More than 30 girls gathered in a park to practice needlework and display their hand-made Hanfu, the traditional costumes, as the ancient girls did more than 2,000 years ago.

"We did this not for fun but to preserve our traditional culture in the modern society," Zhang Yifei, a university student, said at the ceremony.

China's Qixi Festival, on the seventh day of the seventh month according to the lunar calendar, is based on a love story of a cowherd and a fairy seamstress.

Niulang, the cowherd, fell in love with a beautiful fairy Zhinu when grazing his cow. But their love was interfered with by Wangmu, wife of the Jade Emperor, the Supreme Deity in Taoism.

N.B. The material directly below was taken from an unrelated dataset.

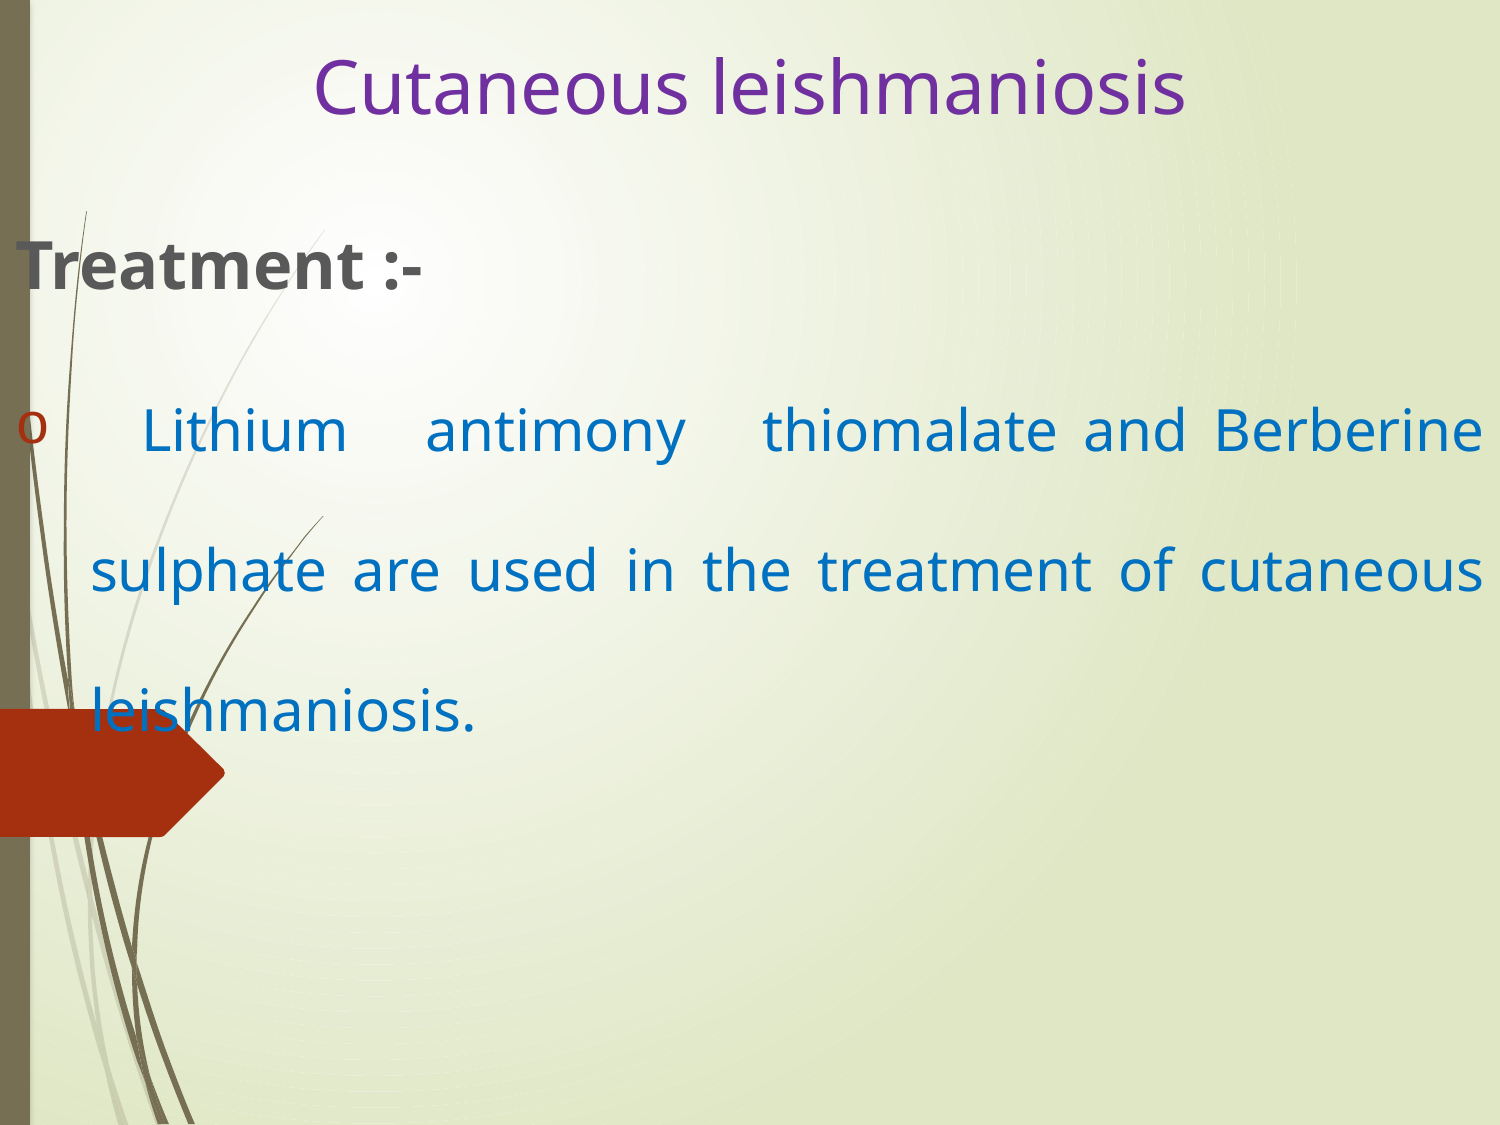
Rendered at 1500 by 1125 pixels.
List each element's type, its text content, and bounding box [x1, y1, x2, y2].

She separated the couple by drawing a river, the Milky Way, with her hairpin between them.

Touched by their love, magpies come in flocks every Qixi to form a bridge spanning the galaxy with their bodies so that the couple can meet.

To many Chinese people, Qixi was celebrated as the "lovers' day."

"We, however, regard it as an exclusive festival dedicated to girls," said Wang Jing, 26, whose hand-made robe won the first prize at the needlework competition.

"According to the tradition, girls prepared fruit and incense as offerings to Zhinu on Qixi, praying to acquire skill in needlecraft on that day."

The Qixi Festival, which was listed as an intangible cultural heritage in 2006, has regained great popularity among the Chinese, especially the young.

"The rejuvenation of the festival can be attributed to two reasons," said Xiao Fang, a folklore professor at Beijing Normal University.

"First, it is a natural response to the challenges of Western festivals, such as the Valentine's Day and Christmas. Secondly, people need special occasions to channel their affections so they want such a festival to socialize."

This year, the festival falls on August 7, only one day ahead of the opening of the Beijing Olympic Games, which gives special meanings to the traditional festival, Xiao said.